■ Exercise goal:
Would you please copy each line of the listing that mentions "Range"?

■ Data extracts:

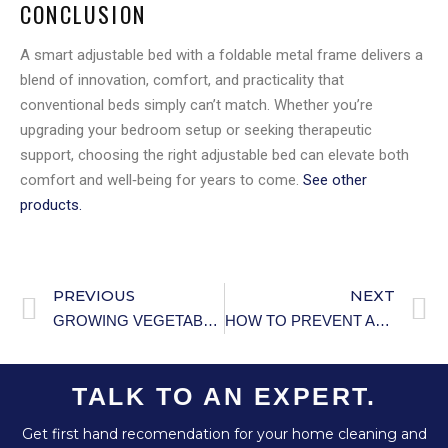
CONCLUSION
A smart adjustable bed with a foldable metal frame delivers a
blend of innovation, comfort, and practicality that
conventional beds simply can’t match. Whether you’re
upgrading your bedroom setup or seeking therapeutic
support, choosing the right adjustable bed can elevate both
comfort and well‑being for years to come.
See other
products.
PREVIOUS
NEXT
GROWING VEGETABLES IN PLASTIC BOTTLES (SPACE-SAVING METHOD).
HOW TO PREVENT ACCIDENTAL POISONING IN SENIORS: ESSENTIAL SAFETY STRATEGIES
TALK TO AN EXPERT.
Get first hand recomendation for your home cleaning and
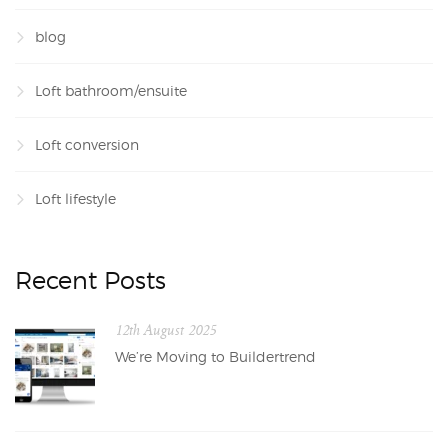
blog
Loft bathroom/ensuite
Loft conversion
Loft lifestyle
Recent Posts
12th August 2025
We’re Moving to Buildertrend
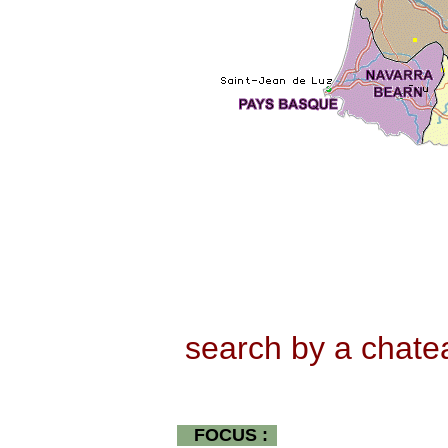
search by a chat
FOCUS :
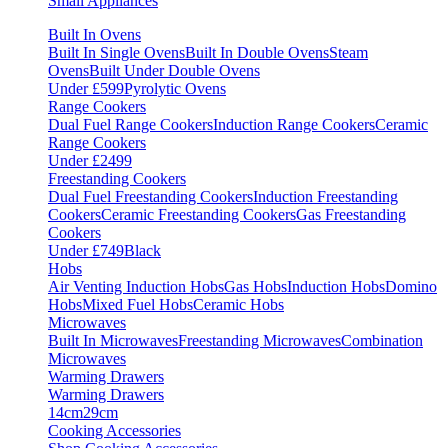
Small Appliances
Built In Ovens
Built In Single Ovens
Built In Double Ovens
Steam
Ovens
Built Under Double Ovens
Under £599
Pyrolytic Ovens
Range Cookers
Dual Fuel Range Cookers
Induction Range Cookers
Ceramic
Range Cookers
Under £2499
Freestanding Cookers
Dual Fuel Freestanding Cookers
Induction Freestanding
Cookers
Ceramic Freestanding Cookers
Gas Freestanding
Cookers
Under £749
Black
Hobs
Air Venting Induction Hobs
Gas Hobs
Induction Hobs
Domino
Hobs
Mixed Fuel Hobs
Ceramic Hobs
Microwaves
Built In Microwaves
Freestanding Microwaves
Combination
Microwaves
Warming Drawers
Warming Drawers
14cm
29cm
Cooking Accessories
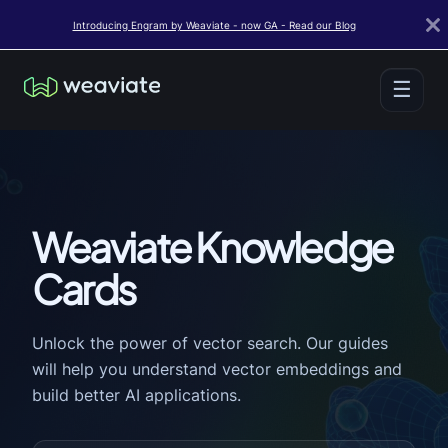
Introducing Engram by Weaviate - now GA - Read our Blog
☰
Weaviate Knowledge
Cards
Unlock the power of vector search. Our guides
will help you understand vector embeddings and
build better AI applications.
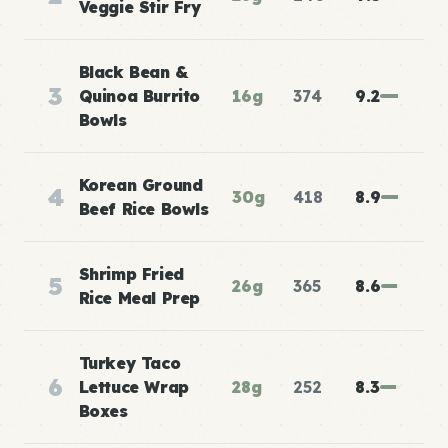
Veggie Stir Fry
Black Bean &
3
Quinoa Burrito
16g
374
9.2
Bowls
Korean Ground
4
30g
418
8.9
Beef Rice Bowls
Shrimp Fried
5
26g
365
8.6
Rice Meal Prep
Turkey Taco
6
Lettuce Wrap
28g
252
8.3
Boxes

■ Response below:
Range Cookers
Dual Fuel Range Cookers
Induction Range Cookers
Range Cookers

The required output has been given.